The Cartographers
Peng Shepherd
Author’s Note
We tend to think of maps as perfectly accurate—after all, that’s the point of them. What good would a map that lied be? But in fact, many maps do just that. Unbeknownst to almost everyone who unfolds one and trusts it to take them to where they want to go, there’s a longstanding secret practice among cartographers of hiding intentional errors—phantom settlements—in their works.
Most of the time, these intentional errors are so small and well disguised, they’re never found. But every once in a while, a phantom settlement doesn’t stay a phantom.
Sometimes, something magical happens.
The Cartographers is a work of fiction, but its inspiration is rooted in truth. This story is for anyone who’s ever opened a map and gotten lost in it.
I
The Library
I
In the dim light of her desk’s single bulb lamp, the map nearly glowed.
Fra Mauro, it was called. It had been created in 1450 a.d. by a Camaldolese monk of the same name, who had designed it in his small cartography studio in the Monastery of St. Michael, in that glittering, floating city of Venice. Fra Mauro had researched his map by interviewing merchants traveling through the area from afar, which allowed him to depict the known world of the time with far greater accuracy than those cartographers who had come before him. Even to this day, the Fra Mauro map was considered one of the finest pieces of medieval cartography in existence.
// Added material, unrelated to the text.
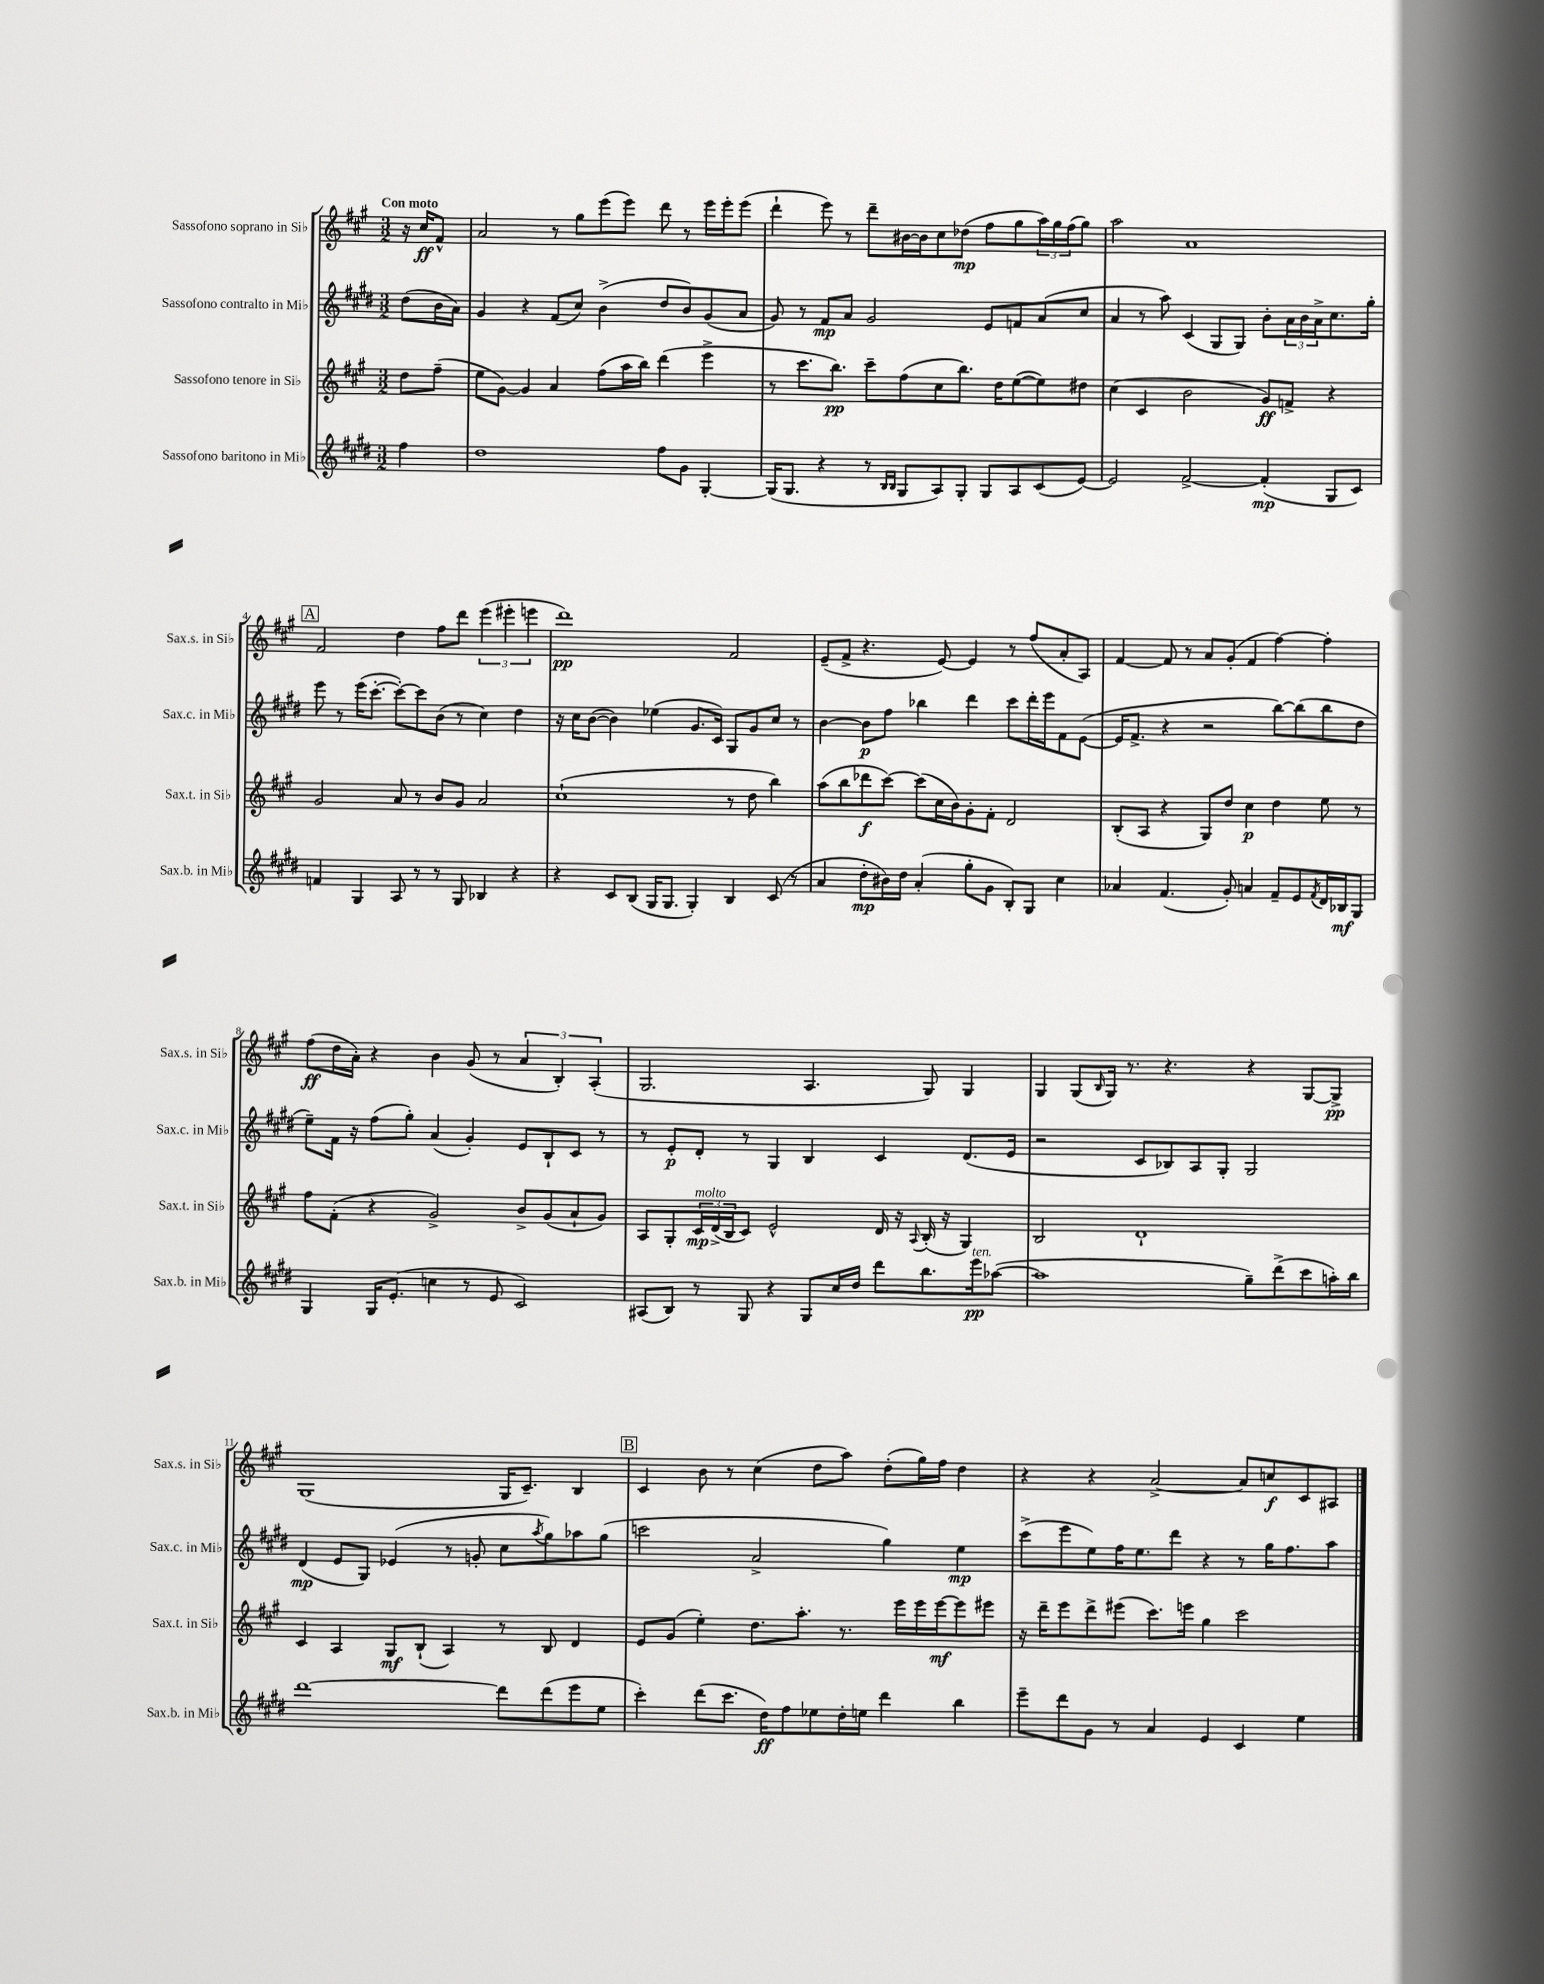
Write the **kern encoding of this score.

Gently, Nell traced her gaze over the painted gold circular frame, looking for blemishes, inconsistencies in color, errant lines. The Fra Mauro map was also unique in that it was drawn opposite to most other world maps—it oriented the south at the top of its design, rather than the north.
Simply put, it was nothing short of a masterpiece.
If she’d been at a workstation in the conservation lab of the New York Public Library, with the map carefully installed onto a drafting table and her personal assortment of custom restoration tools laid out beside her, she would have chosen her graphic knife edge to gently cut away a frayed edge of the vellum or faintly scrape back a layer of too-boldly restored ink. She would have delicately touched the leg of the repainted T in the ANTARTICVS of the map’s lower right legend, to nick the most minuscule width away, so that it matched the original letter beneath it more perfectly.
Instead, she simply pressed print, and went to go retrieve another copy of the map from the clunky machine.
The Fra Mauro map—the real Fra Mauro map—was on permanent exhibit in the city of its creation, in Venice’s Biblioteca Nazionale Marciana. The diagrams before her were no more than a stack of cheap facsimiles.
What she was doing was not what she had trained her entire life to do: conservation and research on priceless, ancient pieces of art in a hermetically sealed museum laboratory. She was adding flourish—nonsense weathering marks and fading—to budget scans of those masterpieces at a cramped, sagging desk in Crown Heights, Brooklyn, and then printing them out by the batch to be sold to casual enthusiasts to add a bit of academic flair to their decor.
Nell Young was not a scholar of cartography anymore. She was a design technician at CLASSIC MAPS AND ATLASES?, WE CAN MAKE ANY MAP!
Classic, as her boss called it for short, was the antithesis of conservation. Thousands upon thousands of reproductions of real ancient or rare works of art, mass printed onto modern, acid-free paper, then mass crinkled, or mass aged, or mass hand-decorated with anachronistic symbols, all able to be ordered with two-day shipping direct to a doorstep and hung in a living room that same afternoon.
It was also Nell’s only paycheck.
It hadn’t always been this way. Once, she’d been staring at a bright future ahead of her. She’d attended the best schools, successfully defended her Ph.D. dissertation, and landed an internship at none other than the awe-inspiring main branch of the New York Public Library, in its prestigious conservation department. She was on her way to someday matching, perhaps even surpassing, the illustrious reputation of her father, one of the NYPL’s most celebrated scholars. People had even started to whisper about “the new Dr. Young” in the halls as she passed. Once, for a brief moment, she had been just a little bit famous in that tiny, overhead-fluorescent-lit, cluttered world of endless stacks and musty archive drawers.